In West Texas, the natural gas market has hit an unusual low, with prices turning negative more frequently. As of late July, natural gas prices at the Waha Hub have dipped below zero on 57 trading days this year, according to the New York Times. This marks 37% of the trading days for the year up to that point and is over six times the number of negative days recorded in 2023, based on data from S&P Global Commodity Insights.
This year has seen a record number of negative prices at Waha, with the price hitting -$0.845 per million British thermal units (MMBtu) by July’s end and plunging as low as -$4.595 in May, Reuters reports. In comparison, Waha prices were negative on only nine days in 2023, three days in 2022, and none in 2021.
Even during the global oil price crash in 2020 caused by the COVID-19 pandemic, Waha prices only fell into negative territory on nine days, according to S&P Global Commodity Insights.
Despite these record lows at Waha, the benchmark U.S. natural gas price at the Henry Hub in Louisiana has not dropped into negative values. Meanwhile, in Europe, natural gas prices surged to new highs last week following a Ukrainian military advance and the capture of a key gas transit hub. U.S. retail customers are not paying for the privilege of burning natural gas, but natural gas-fired power plants in West Texas, such as those operated by Xcel Energy, have been compensated to accept excess supply.

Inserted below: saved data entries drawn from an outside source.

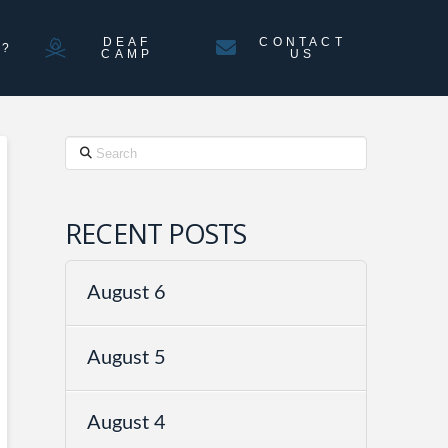
DEAF
CONTACT
N?
CAMP
US
Search
RECENT POSTS
August 6
August 5
August 4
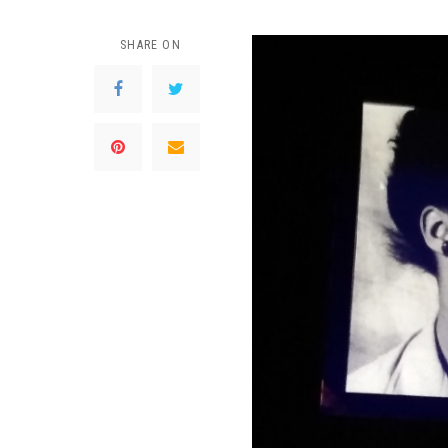
SHARE ON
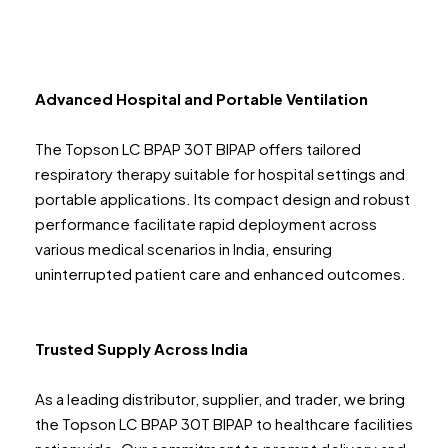
Advanced Hospital and Portable Ventilation
The Topson LC BPAP 30T BIPAP offers tailored
respiratory therapy suitable for hospital settings and
portable applications. Its compact design and robust
performance facilitate rapid deployment across
various medical scenarios in India, ensuring
uninterrupted patient care and enhanced outcomes.
Trusted Supply Across India
As a leading distributor, supplier, and trader, we bring
the Topson LC BPAP 30T BIPAP to healthcare facilities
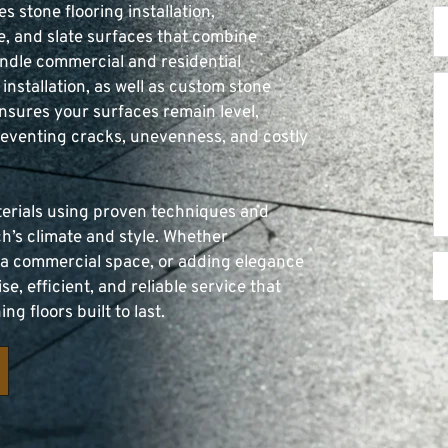
es stone flooring installation, 
e, and slate surfaces that combine 
andle commercial and residential 
installation, as well as custom stone 
nsures your surfaces remain level, 
reventing cracks, unevenness, and costly 
terials using proven techniques and 
h’s climate and style. Whether 
 a commercial space, or adding elegance 
e, efficient, and reliable service that 
g floors built to last.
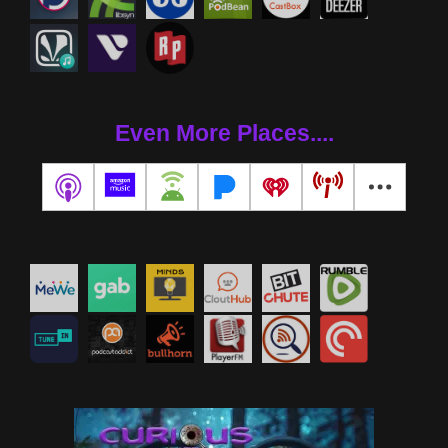
Even More Places....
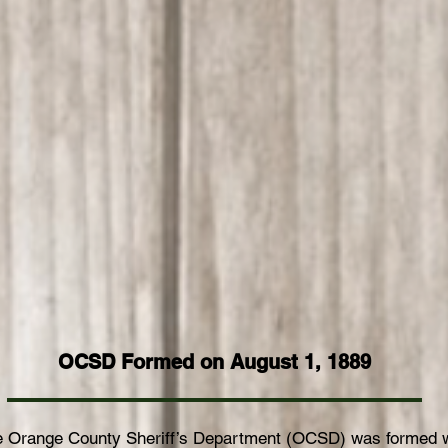
Video
(Fine Cut)
OCSD Formed on August 1, 1889
he Orange County Sheriff’s Department (OCSD) was formed 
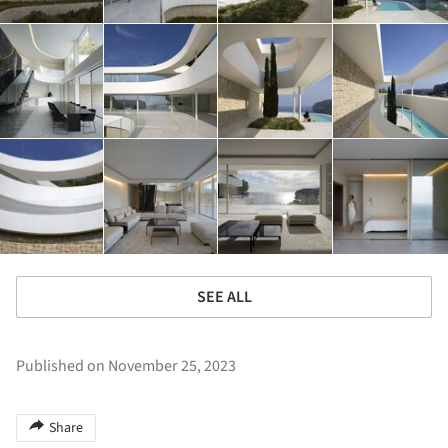
SEE ALL
Published on November 25, 2023
Share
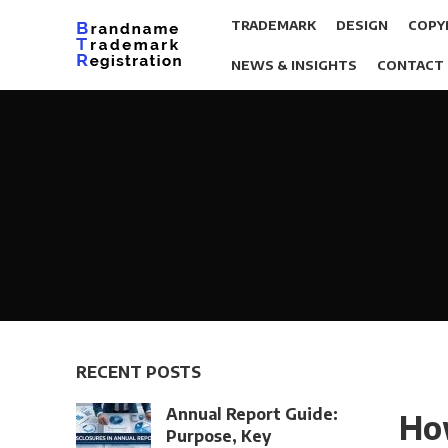
TRADEMARK
DESIGN
COPY
NEWS & INSIGHTS
CONTACT
RECENT POSTS
Annual Report Guide:
How
Purpose, Key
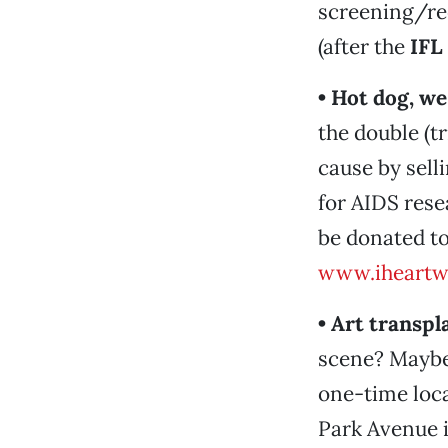
screening/rec
(after the
IFL
• Hot dog, we
the double (t
cause by sell
for AIDS resea
be donated to
www.iheartw
• Art transpl
scene? Maybe.
one-time loca
Park Avenue i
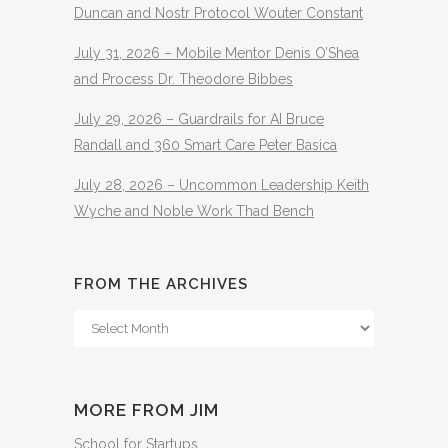
Duncan and Nostr Protocol Wouter Constant
July 31, 2026 – Mobile Mentor Denis O’Shea
and Process Dr. Theodore Bibbes
July 29, 2026 – Guardrails for AI Bruce
Randall and 360 Smart Care Peter Basica
July 28, 2026 – Uncommon Leadership Keith
Wyche and Noble Work Thad Bench
FROM THE ARCHIVES
From
The
Archives
MORE FROM JIM
School for Startups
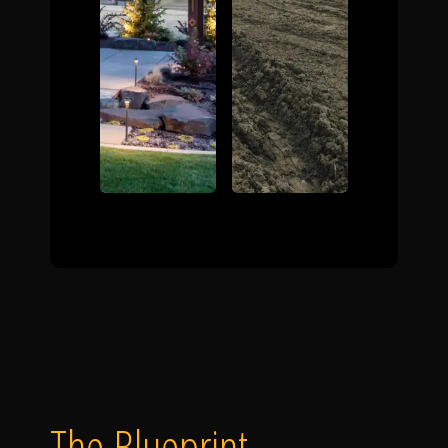
The Blueprint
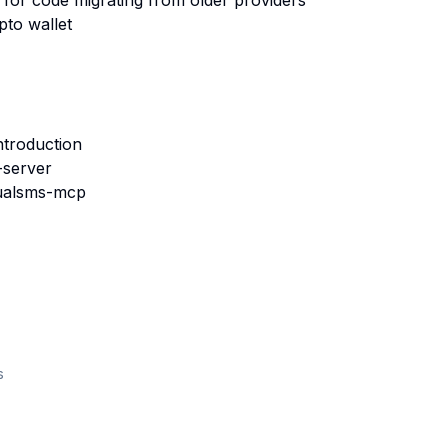
or code migrating from older providers
to wallet
ntroduction
-server
rtualsms-mcp
s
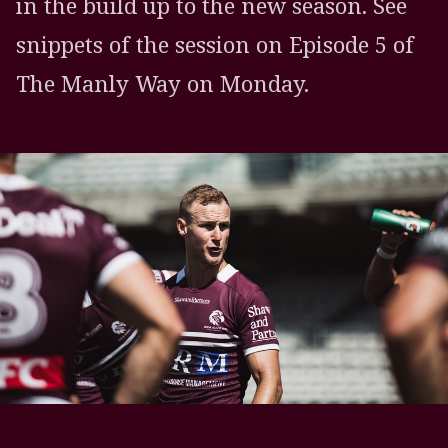
in the build up to the new season. See
snippets of the session on Episode 5 of
The Manly Way on Monday.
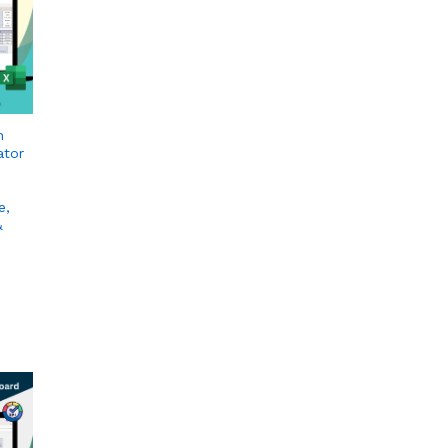
n
ator
e,
&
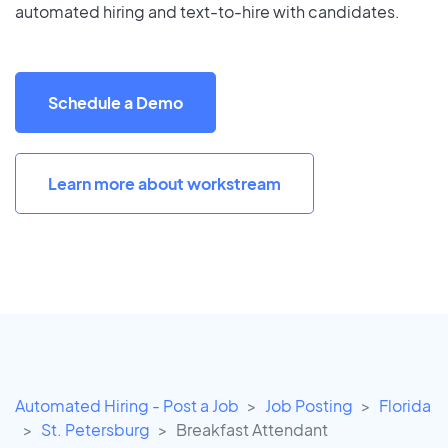
automated hiring and text-to-hire with candidates.
Schedule a Demo
Learn more about workstream
Automated Hiring - Post a Job
Job Posting
Florida
St. Petersburg
Breakfast Attendant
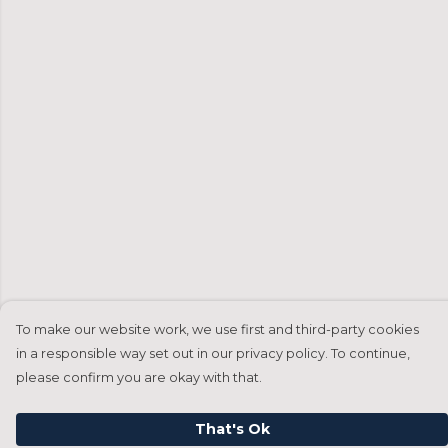
To make our website work, we use first and third-party cookies
in a responsible way set out in our privacy policy. To continue,
please confirm you are okay with that.
That's Ok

The issue stems from the region’s proximity to the Permian Basin, a major hub of U.S. shale oil production. As oil production reaches record levels, excess natural gas is also produced, but it exceeds the capacity to transport it to high-demand areas.
This year’s negative pricing episodes were exacerbated by supply bottlenecks, including a pipeline segment shutdown in April due to a fire. In response, energy companies have begun scaling back gas production, and new pipeline projects are underway to better balance supply and demand, facilitating the transport of natural gas to export facilities on the Gulf Coast.
Additionally, extreme summer heat has increased electricity demand, thereby raising the need for natural gas. However, the surplus supply has kept prices from rising. S&P Global noted on Monday that despite record-high gas consumption due to heat in the western U.S., high storage levels are keeping prices stable, even in the volatile Southern California market.